Human Rights Campaign Condemns NCAA For Failure To Take Responsibility, Unresponsiveness In Calls To Protect LGBTQ+ Athletes

by Wyatt Ronan

WASHINGTON, D.C. — Late last night, the NCAA ratified its new constitution, which does not include nondiscrimination policy language that had been a part of previous constitutions. The organization took this action despite the urging of 18 national advocacy groups across a wide spectrum of issues, led by the Human Rights Campaign (HRC) and Athlete Ally to reinstate and strengthen previously-existing nondiscrimination policy language protecting LGBTQ+ athletes, women, and athletes of color into their new draft constitution. The NCAA also announced a new policy regarding participation of transgender athletes that raises significant concerns. While the NCAA says it supports a safe environment for all student-athletes, it has repeatedly failed to take responsibility for ensuring that safe environment in fact exists for LGBTQ+ athletes, women, and athletes of color.

Last year — amidst an historically discriminatory state legislative session — the Human Rights Campaign, Athlete Ally, and WNBA players and coaches called on the NCAA to protect transgender athletes by opposing anti-trans sports ban bills by enforcing their own policy of ensuring a ‘safe, healthy, and [discrimination-free]’ environment for transgender athletes — the same policy they cited for withdrawing from North Carolina in the wake of the HB2 ‘bathroom bill in 2016.’ They promptly did the opposite by announcing championship host sites in states that had recently passed anti-trans sports ban bills.
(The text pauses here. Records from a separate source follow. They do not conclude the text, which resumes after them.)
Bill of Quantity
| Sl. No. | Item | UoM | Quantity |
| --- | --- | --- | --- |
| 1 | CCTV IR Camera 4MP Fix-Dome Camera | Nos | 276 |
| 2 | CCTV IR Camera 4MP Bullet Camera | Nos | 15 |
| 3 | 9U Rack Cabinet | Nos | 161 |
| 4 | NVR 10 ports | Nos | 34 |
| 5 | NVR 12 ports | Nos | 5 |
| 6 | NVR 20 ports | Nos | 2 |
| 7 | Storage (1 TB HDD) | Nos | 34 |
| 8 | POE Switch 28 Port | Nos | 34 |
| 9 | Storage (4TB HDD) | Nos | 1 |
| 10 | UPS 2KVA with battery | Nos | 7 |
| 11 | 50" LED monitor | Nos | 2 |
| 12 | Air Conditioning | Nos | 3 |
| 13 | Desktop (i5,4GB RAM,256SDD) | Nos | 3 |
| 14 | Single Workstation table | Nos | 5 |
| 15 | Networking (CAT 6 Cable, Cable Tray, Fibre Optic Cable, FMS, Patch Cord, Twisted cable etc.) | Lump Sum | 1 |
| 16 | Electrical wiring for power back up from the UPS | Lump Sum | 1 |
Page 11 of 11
When HRC and Athlete Ally requested a meeting in December of 2021 to lay out just how damaging their lack of action could be to transgender NCAA athletes, they flatly ignored our request. Human Rights Interim President Joni Madison issued the following statement in response to the NCAA’s ratified constitution:

If not through their constitution, the NCAA needs to show us their playbook for protecting LGBTQ+ and specifically transgender athletes from discrimination. The NCAA has so far proven to be an unreliable ally to LGBTQ+ athletes across the country who depend upon the organization to protect them from discrimination and now they owe these athletes answers. Their inaction is giving extremist legislators across the country precisely what they want and need to advance a discriminatory agenda targeting LGBTQ+, and particularly transgender, people: their silence, which provides the cover to push radical policies. Look no further than Indiana’s religious refusal law in 2015 or the 2017 HB2 bathroom bill in North Carolina to see the impact NCAA action can have in defeating discriminatory legislation. Unfortunately, the past two years have been a disastrous example of what happens when the NCAA does nothing meaningful to stand up to this historic discriminatory effort.
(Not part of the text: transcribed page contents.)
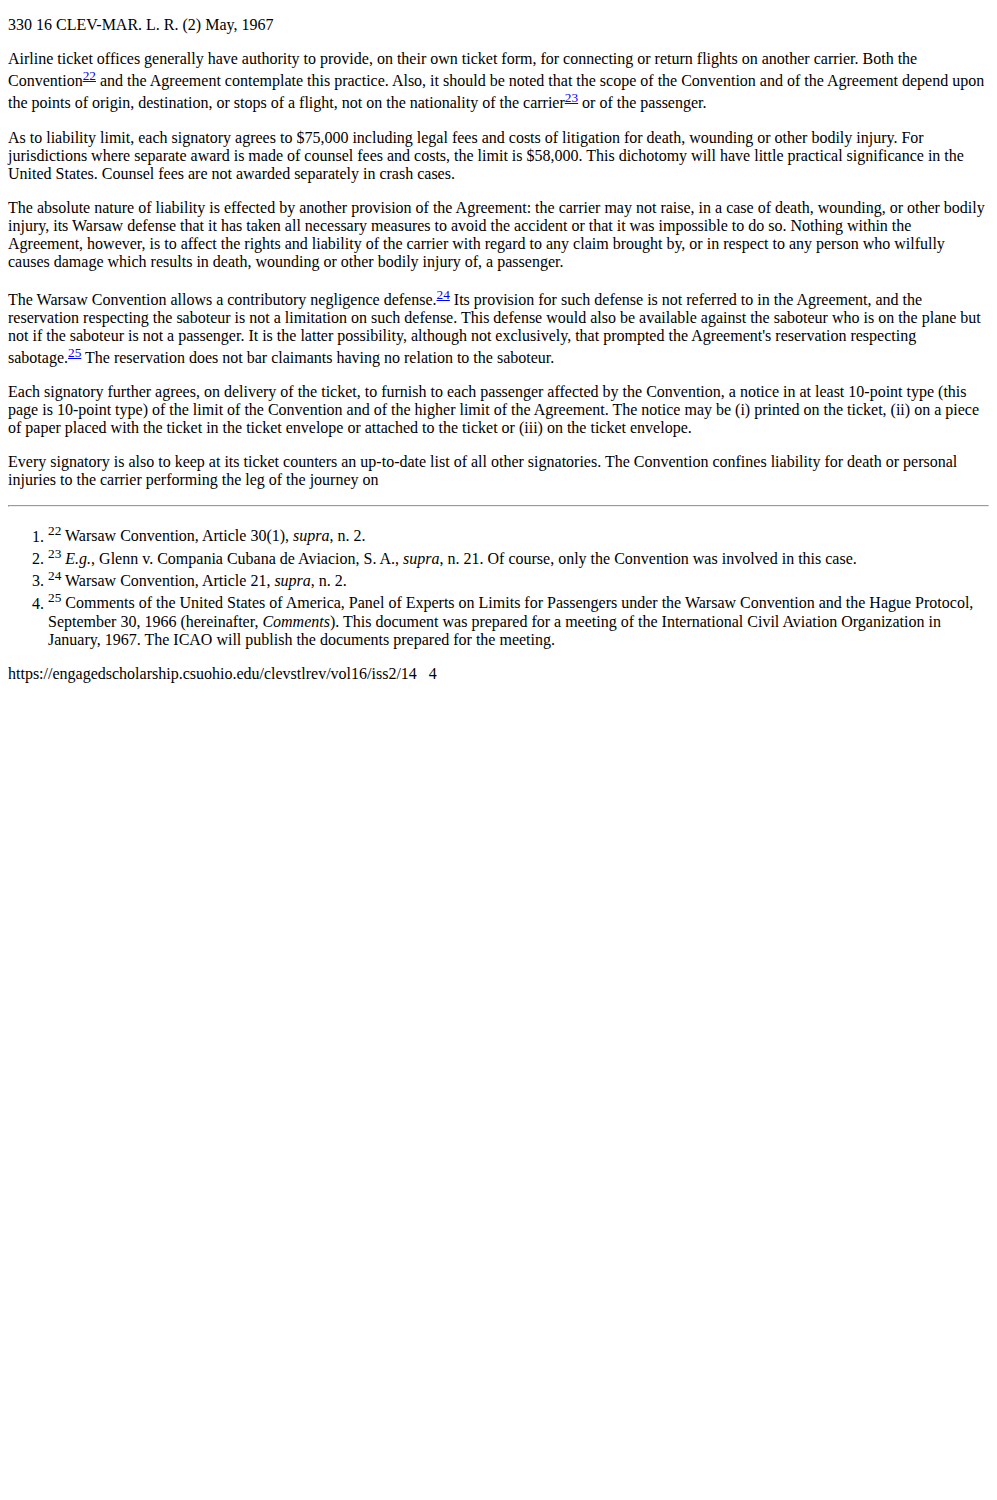330 16 CLEV-MAR. L. R. (2) May, 1967
Airline ticket offices generally have authority to provide, on their own ticket form, for connecting or return flights on another carrier. Both the Convention22 and the Agreement contemplate this practice. Also, it should be noted that the scope of the Convention and of the Agreement depend upon the points of origin, destination, or stops of a flight, not on the nationality of the carrier23 or of the passenger.
As to liability limit, each signatory agrees to $75,000 including legal fees and costs of litigation for death, wounding or other bodily injury. For jurisdictions where separate award is made of counsel fees and costs, the limit is $58,000. This dichotomy will have little practical significance in the United States. Counsel fees are not awarded separately in crash cases.
The absolute nature of liability is effected by another provision of the Agreement: the carrier may not raise, in a case of death, wounding, or other bodily injury, its Warsaw defense that it has taken all necessary measures to avoid the accident or that it was impossible to do so. Nothing within the Agreement, however, is to affect the rights and liability of the carrier with regard to any claim brought by, or in respect to any person who wilfully causes damage which results in death, wounding or other bodily injury of, a passenger.
The Warsaw Convention allows a contributory negligence defense.24 Its provision for such defense is not referred to in the Agreement, and the reservation respecting the saboteur is not a limitation on such defense. This defense would also be available against the saboteur who is on the plane but not if the saboteur is not a passenger. It is the latter possibility, although not exclusively, that prompted the Agreement's reservation respecting sabotage.25 The reservation does not bar claimants having no relation to the saboteur.
Each signatory further agrees, on delivery of the ticket, to furnish to each passenger affected by the Convention, a notice in at least 10-point type (this page is 10-point type) of the limit of the Convention and of the higher limit of the Agreement. The notice may be (i) printed on the ticket, (ii) on a piece of paper placed with the ticket in the ticket envelope or attached to the ticket or (iii) on the ticket envelope.
Every signatory is also to keep at its ticket counters an up-to-date list of all other signatories. The Convention confines liability for death or personal injuries to the carrier performing the leg of the journey on
22 Warsaw Convention, Article 30(1), supra, n. 2.
23 E.g., Glenn v. Compania Cubana de Aviacion, S. A., supra, n. 21. Of course, only the Convention was involved in this case.
24 Warsaw Convention, Article 21, supra, n. 2.
25 Comments of the United States of America, Panel of Experts on Limits for Passengers under the Warsaw Convention and the Hague Protocol, September 30, 1966 (hereinafter, Comments). This document was prepared for a meeting of the International Civil Aviation Organization in January, 1967. The ICAO will publish the documents prepared for the meeting.
https://engagedscholarship.csuohio.edu/clevstlrev/vol16/iss2/14 4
The NCAA’s new policy on transgender participation is equally concerning, particularly given that it came as a surprise to advocates who had been engaging with the NCAA on this issue. Their rollout of this policy has left many athletes and individual sports programs confused, concerned, and uncertain about their own future. The NCAA refusing to take responsibility for ensuring that LGBTQ+ athletes, women, and athletes of color have safe, equitable ability to participate in athletics puts schools and conferences in an impossible position and makes it more difficult to enforce fairness amidst an ever-changing patchwork of state laws across the country. The NCAA’s unresponsiveness, unwillingness to re-implement common sense language, and inability to enforce their own policies to protect athletes vulnerable to discrimination are all deeply disappointing and dangerous. We know they are capable of better.”